We checked in with Deborah Heffner, the housing strategy director at Community Advocates, a social service nonprofit in Milwaukee, to answer questions about the process.

How many people have you served?

Community Advocates has around 1,500 applications in our backlog. But we have reviewed about 1,100 of those. We are playing catch up and making sure we do our due diligence at the same time.

How long should people wait to hear back?

Wait at least five days once you complete the application. Once you are approved, it will take about seven to 10 days to process payments.

Is there a best time to call?

We prefer email, but we are working on being able to do live calls.

How can people make the process easier?

  • Understand the eligibility. We offer different services depending on your situation. It would help us and those we serve if people would be sure they meet eligibility before applying.
  • We ask that tenants and landlords work together. Tenants should let their landlord know you applied for assistance as soon as possible. Use the confirmation email we send you if necessary. If a tenant tells you that they applied, hold off on filing eviction.

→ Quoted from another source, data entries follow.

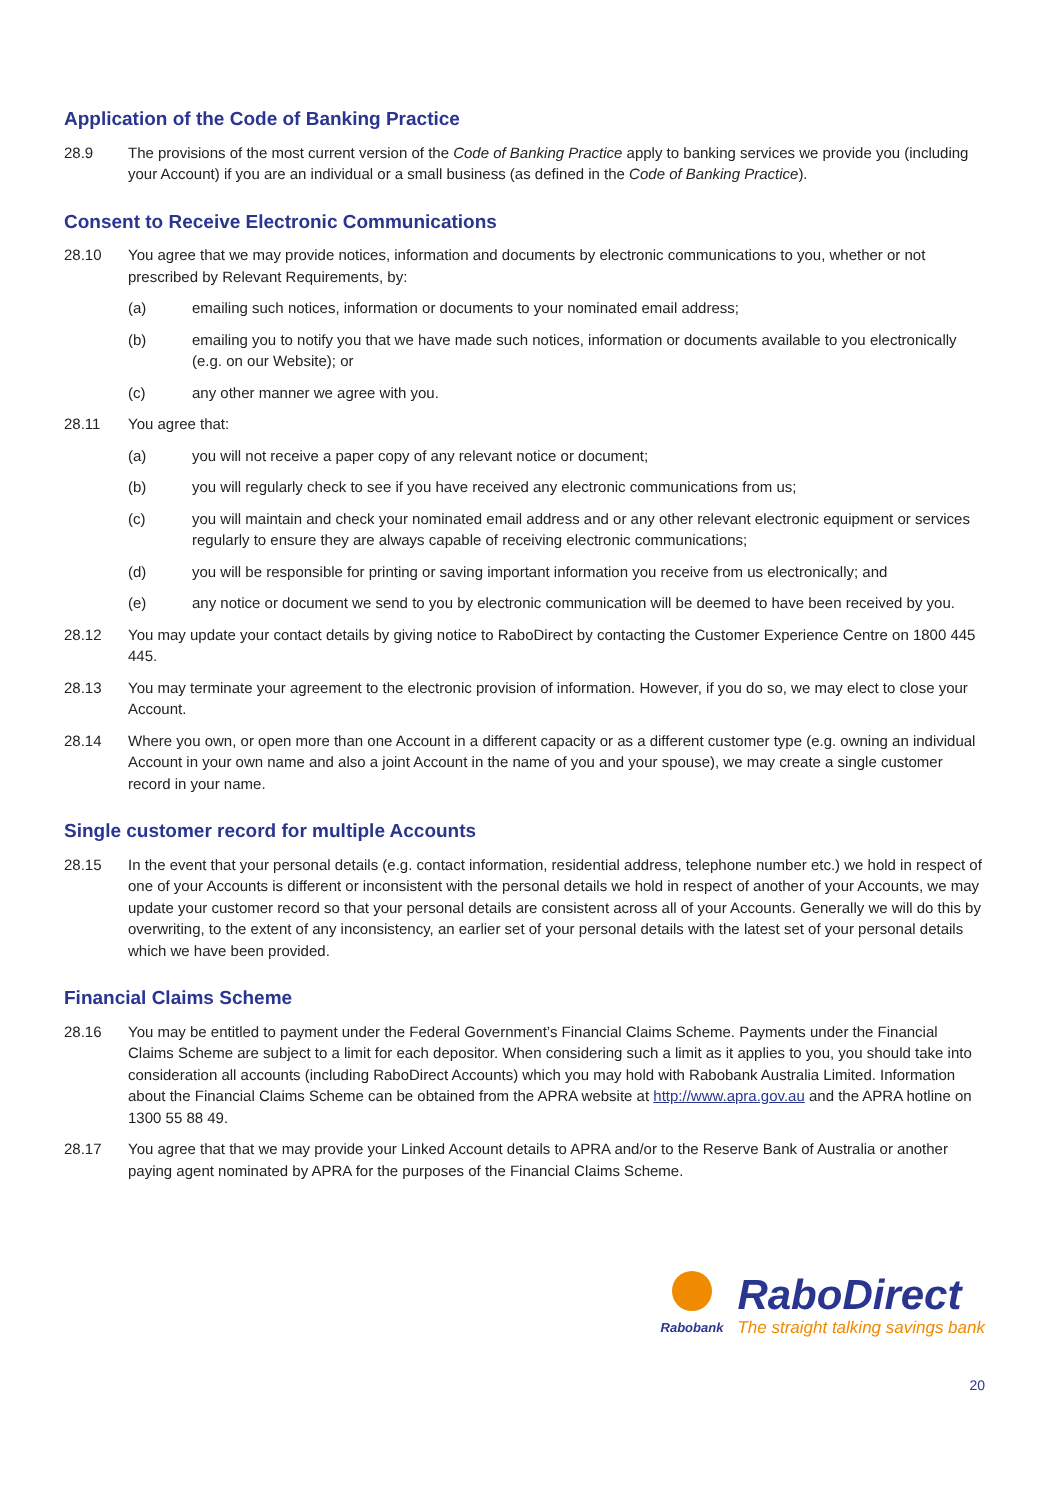Application of the Code of Banking Practice
28.9 The provisions of the most current version of the Code of Banking Practice apply to banking services we provide you (including your Account) if you are an individual or a small business (as defined in the Code of Banking Practice).
Consent to Receive Electronic Communications
28.10 You agree that we may provide notices, information and documents by electronic communications to you, whether or not prescribed by Relevant Requirements, by:
(a) emailing such notices, information or documents to your nominated email address;
(b) emailing you to notify you that we have made such notices, information or documents available to you electronically (e.g. on our Website); or
(c) any other manner we agree with you.
28.11 You agree that:
(a) you will not receive a paper copy of any relevant notice or document;
(b) you will regularly check to see if you have received any electronic communications from us;
(c) you will maintain and check your nominated email address and or any other relevant electronic equipment or services regularly to ensure they are always capable of receiving electronic communications;
(d) you will be responsible for printing or saving important information you receive from us electronically; and
(e) any notice or document we send to you by electronic communication will be deemed to have been received by you.
28.12 You may update your contact details by giving notice to RaboDirect by contacting the Customer Experience Centre on 1800 445 445.
28.13 You may terminate your agreement to the electronic provision of information. However, if you do so, we may elect to close your Account.
28.14 Where you own, or open more than one Account in a different capacity or as a different customer type (e.g. owning an individual Account in your own name and also a joint Account in the name of you and your spouse), we may create a single customer record in your name.
Single customer record for multiple Accounts
28.15 In the event that your personal details (e.g. contact information, residential address, telephone number etc.) we hold in respect of one of your Accounts is different or inconsistent with the personal details we hold in respect of another of your Accounts, we may update your customer record so that your personal details are consistent across all of your Accounts. Generally we will do this by overwriting, to the extent of any inconsistency, an earlier set of your personal details with the latest set of your personal details which we have been provided.
Financial Claims Scheme
28.16 You may be entitled to payment under the Federal Government’s Financial Claims Scheme. Payments under the Financial Claims Scheme are subject to a limit for each depositor. When considering such a limit as it applies to you, you should take into consideration all accounts (including RaboDirect Accounts) which you may hold with Rabobank Australia Limited. Information about the Financial Claims Scheme can be obtained from the APRA website at http://www.apra.gov.au and the APRA hotline on 1300 55 88 49.
28.17 You agree that that we may provide your Linked Account details to APRA and/or to the Reserve Bank of Australia or another paying agent nominated by APRA for the purposes of the Financial Claims Scheme.
Rabobank
RaboDirect
The straight talking savings bank
20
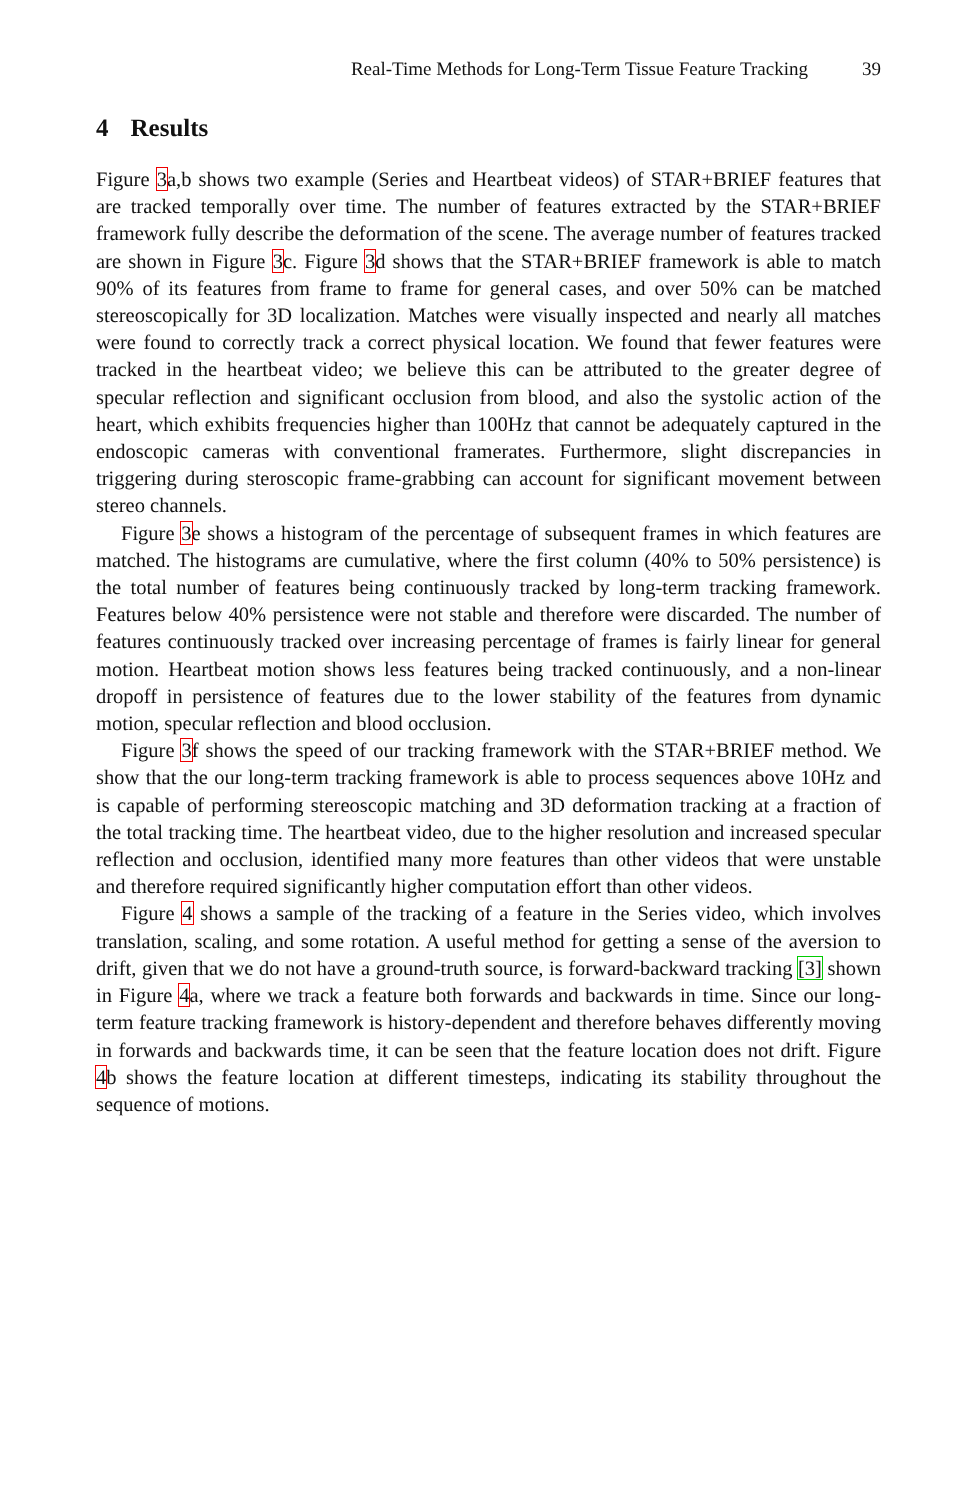Real-Time Methods for Long-Term Tissue Feature Tracking 39
4 Results
Figure 3a,b shows two example (Series and Heartbeat videos) of STAR+BRIEF features that are tracked temporally over time. The number of features extracted by the STAR+BRIEF framework fully describe the deformation of the scene. The average number of features tracked are shown in Figure 3c. Figure 3d shows that the STAR+BRIEF framework is able to match 90% of its features from frame to frame for general cases, and over 50% can be matched stereoscopically for 3D localization. Matches were visually inspected and nearly all matches were found to correctly track a correct physical location. We found that fewer features were tracked in the heartbeat video; we believe this can be attributed to the greater degree of specular reflection and significant occlusion from blood, and also the systolic action of the heart, which exhibits frequencies higher than 100Hz that cannot be adequately captured in the endoscopic cameras with conventional framerates. Furthermore, slight discrepancies in triggering during steroscopic frame-grabbing can account for significant movement between stereo channels.
Figure 3e shows a histogram of the percentage of subsequent frames in which features are matched. The histograms are cumulative, where the first column (40% to 50% persistence) is the total number of features being continuously tracked by long-term tracking framework. Features below 40% persistence were not stable and therefore were discarded. The number of features continuously tracked over increasing percentage of frames is fairly linear for general motion. Heartbeat motion shows less features being tracked continuously, and a non-linear dropoff in persistence of features due to the lower stability of the features from dynamic motion, specular reflection and blood occlusion.
Figure 3f shows the speed of our tracking framework with the STAR+BRIEF method. We show that the our long-term tracking framework is able to process sequences above 10Hz and is capable of performing stereoscopic matching and 3D deformation tracking at a fraction of the total tracking time. The heartbeat video, due to the higher resolution and increased specular reflection and occlusion, identified many more features than other videos that were unstable and therefore required significantly higher computation effort than other videos.
Figure 4 shows a sample of the tracking of a feature in the Series video, which involves translation, scaling, and some rotation. A useful method for getting a sense of the aversion to drift, given that we do not have a ground-truth source, is forward-backward tracking [3] shown in Figure 4a, where we track a feature both forwards and backwards in time. Since our long-term feature tracking framework is history-dependent and therefore behaves differently moving in forwards and backwards time, it can be seen that the feature location does not drift. Figure 4b shows the feature location at different timesteps, indicating its stability throughout the sequence of motions.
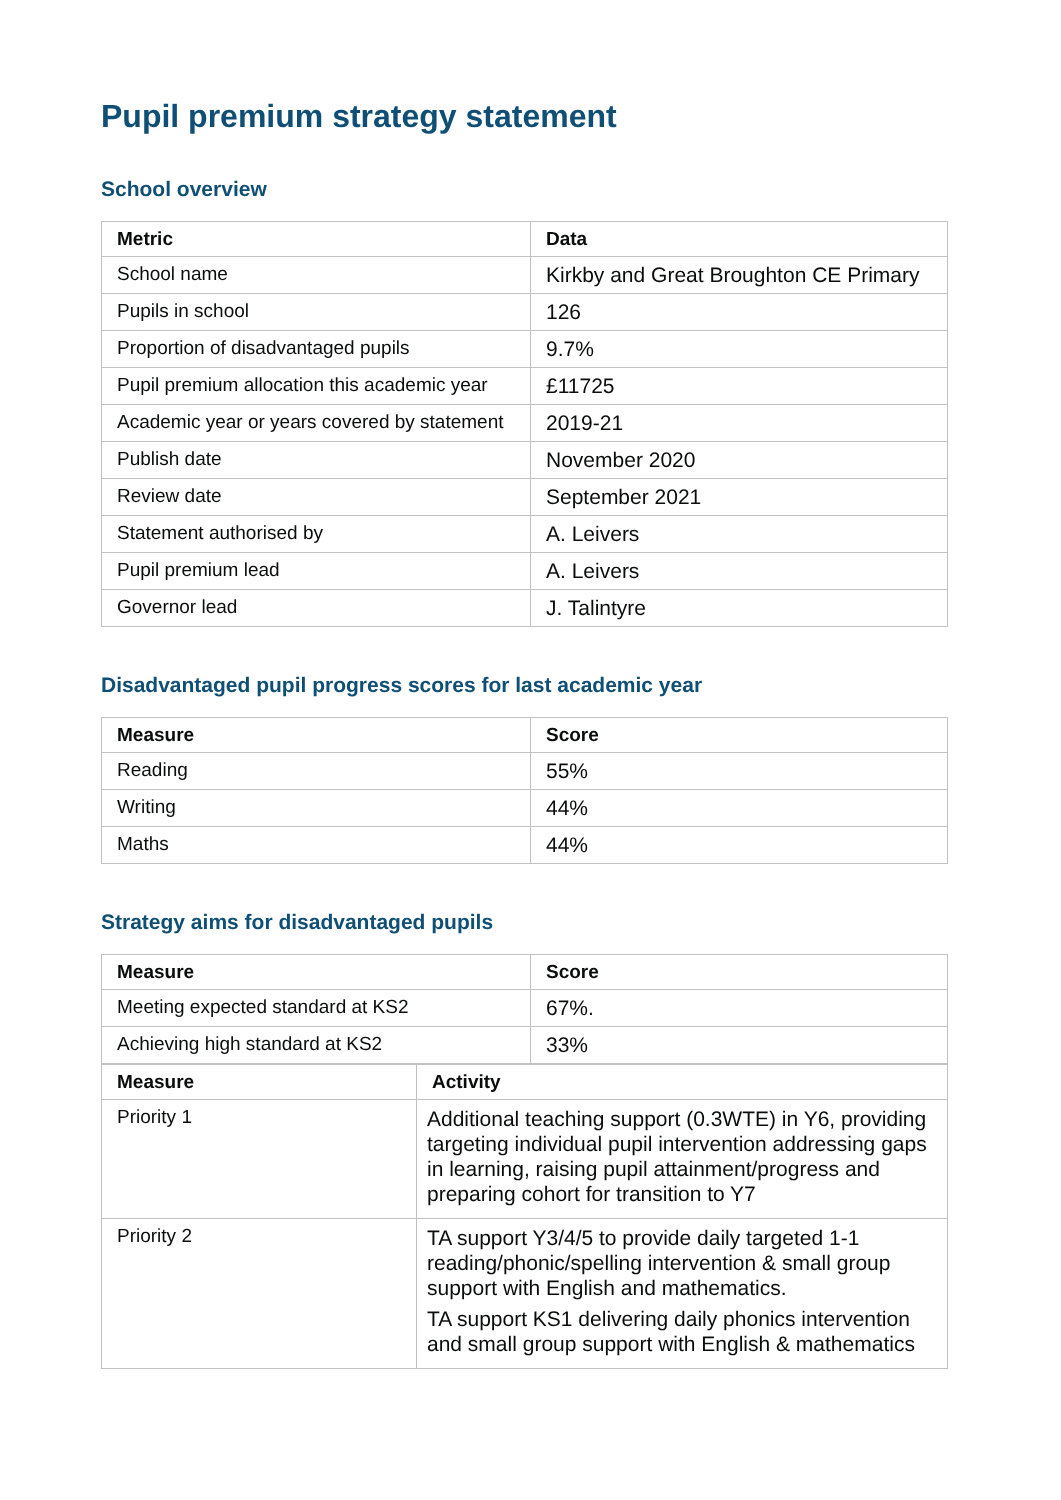Pupil premium strategy statement
School overview
| Metric | Data |
| --- | --- |
| School name | Kirkby and Great Broughton CE Primary |
| Pupils in school | 126 |
| Proportion of disadvantaged pupils | 9.7% |
| Pupil premium allocation this academic year | £11725 |
| Academic year or years covered by statement | 2019-21 |
| Publish date | November 2020 |
| Review date | September 2021 |
| Statement authorised by | A. Leivers |
| Pupil premium lead | A. Leivers |
| Governor lead | J. Talintyre |
Disadvantaged pupil progress scores for last academic year
| Measure | Score |
| --- | --- |
| Reading | 55% |
| Writing | 44% |
| Maths | 44% |
Strategy aims for disadvantaged pupils
| Measure | Score |
| --- | --- |
| Meeting expected standard at KS2 | 67%. |
| Achieving high standard at KS2 | 33% |
| Measure | Activity |
| --- | --- |
| Priority 1 | Additional teaching support (0.3WTE) in Y6, providing targeting individual pupil intervention addressing gaps in learning, raising pupil attainment/progress and preparing cohort for transition to Y7 |
| Priority 2 | TA support Y3/4/5 to provide daily targeted 1-1 reading/phonic/spelling intervention & small group support with English and mathematics. TA support KS1 delivering daily phonics intervention and small group support with English & mathematics |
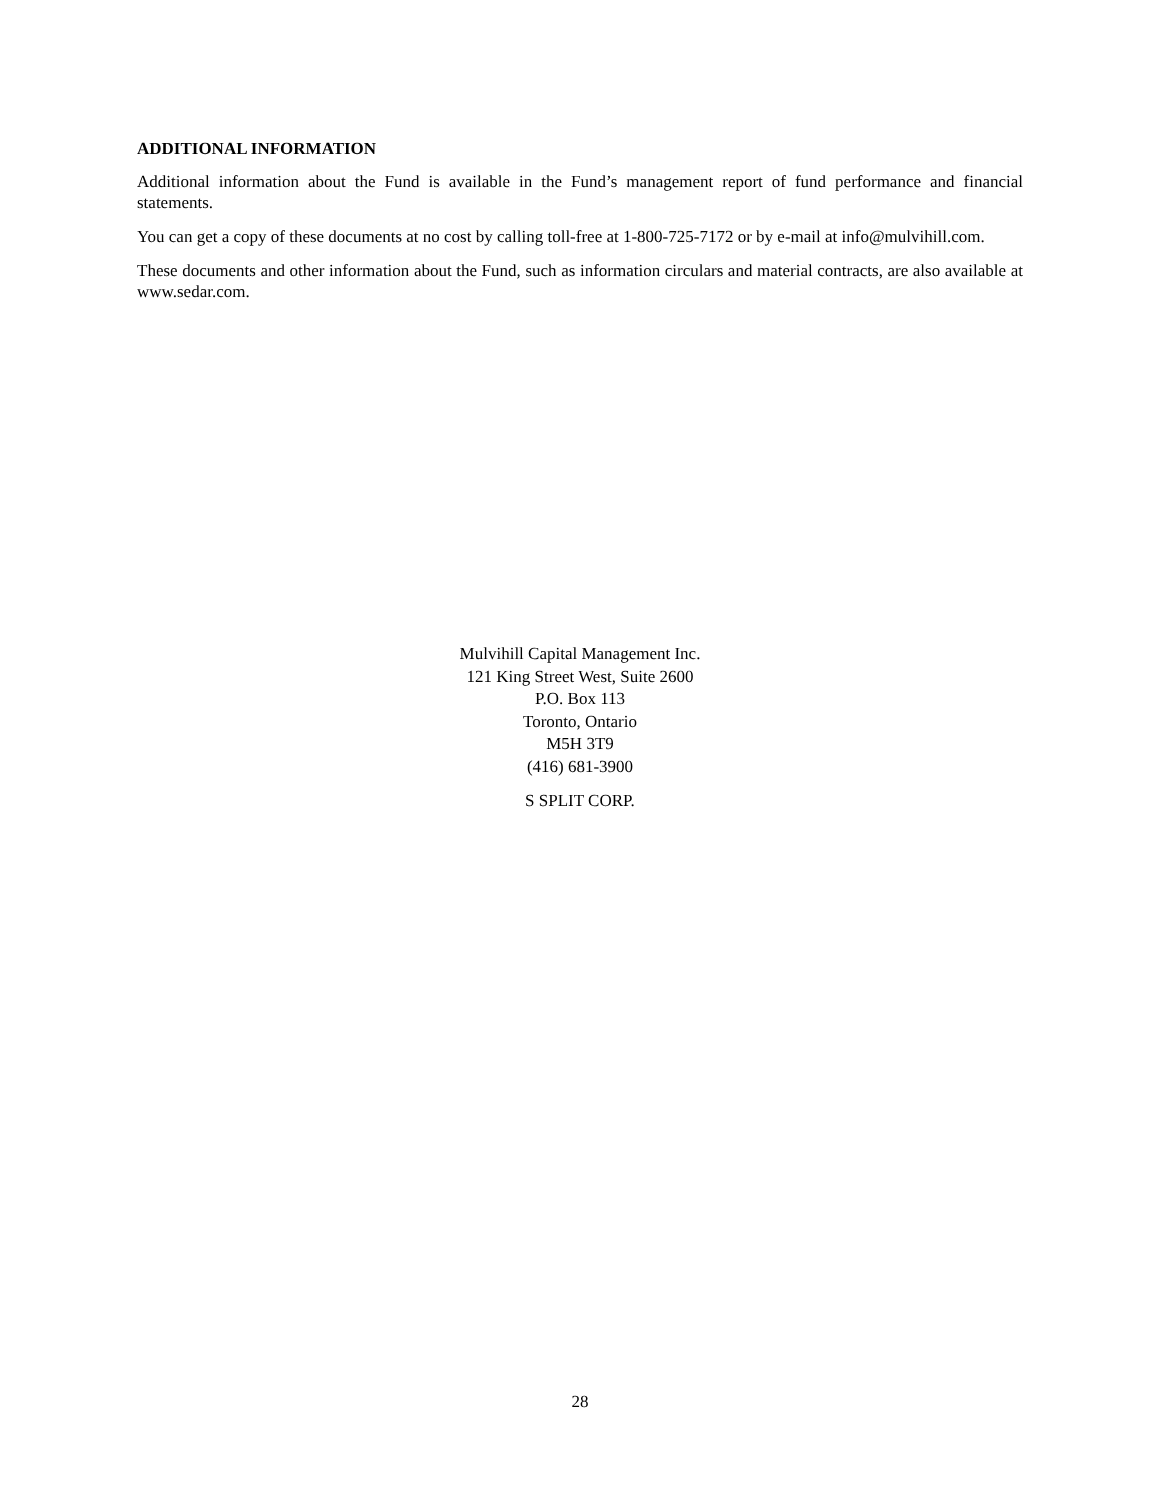ADDITIONAL INFORMATION
Additional information about the Fund is available in the Fund’s management report of fund performance and financial statements.
You can get a copy of these documents at no cost by calling toll-free at 1-800-725-7172 or by e-mail at info@mulvihill.com.
These documents and other information about the Fund, such as information circulars and material contracts, are also available at www.sedar.com.
Mulvihill Capital Management Inc.
121 King Street West, Suite 2600
P.O. Box 113
Toronto, Ontario
M5H 3T9
(416) 681-3900
S SPLIT CORP.
28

What are the criteria for eligibility?

Everything someone needs to know can be found on our rental assistance page.

Does meeting eligibility make funds immediately available?

Not immediately. We are working on a first come-first serve basis, but if you meet eligibility and funds are available, you should receive the funds.

How many people work for this program?

We have seven case managers and we hired 20 temporary team members to assist with both the rent assistance and energy programs.

Was Community Advocates prepared for this volume of interest?

I do not think anyone was ready for this.

What changes have been made to assist the program?

We are working on adding a night shift so people can be working around the clock. While we are not providing in-person services, we do still have an application pickup and drop-off at 728 N. James Lovell St. as we realize that not everyone has access (or wants) to apply online. We have a team member now reviewing those hard copy applications on the spot so the applicant knows if they are missing anything that would hold up the process. They can also photocopy anything needed as part of the drop- off process as well.

Anything else people should know?

We are working to make this run as smoothly as possible for everyone. No one could have prepared for this, but we are working to perfect this system because we know things will get worse.


Agencies working together

Community Advocates and SDC have been working in partnership to get more people the assistance they need.

“Community Advocates partnered with us serving people through our grant until they got their own,” Hinton said. “Now we work together, making sure maximum people are served from either grant because qualification is different for both.”


A need for even more money

The SDC is advocating for another pool of money, Hinton said.

“The eligibility for these two programs is very specific,” he said. “Everyone is struggling right now, so there needs to be another option.”

Milwaukee Alderman Khalif Rainey agrees.

“I kind of foresaw this very situation,” he said. “This is why I voted to extend the eviction moratorium.”

“If rent assistance programs continue to struggle, there will be an issue on top of an issue,” Rainey said.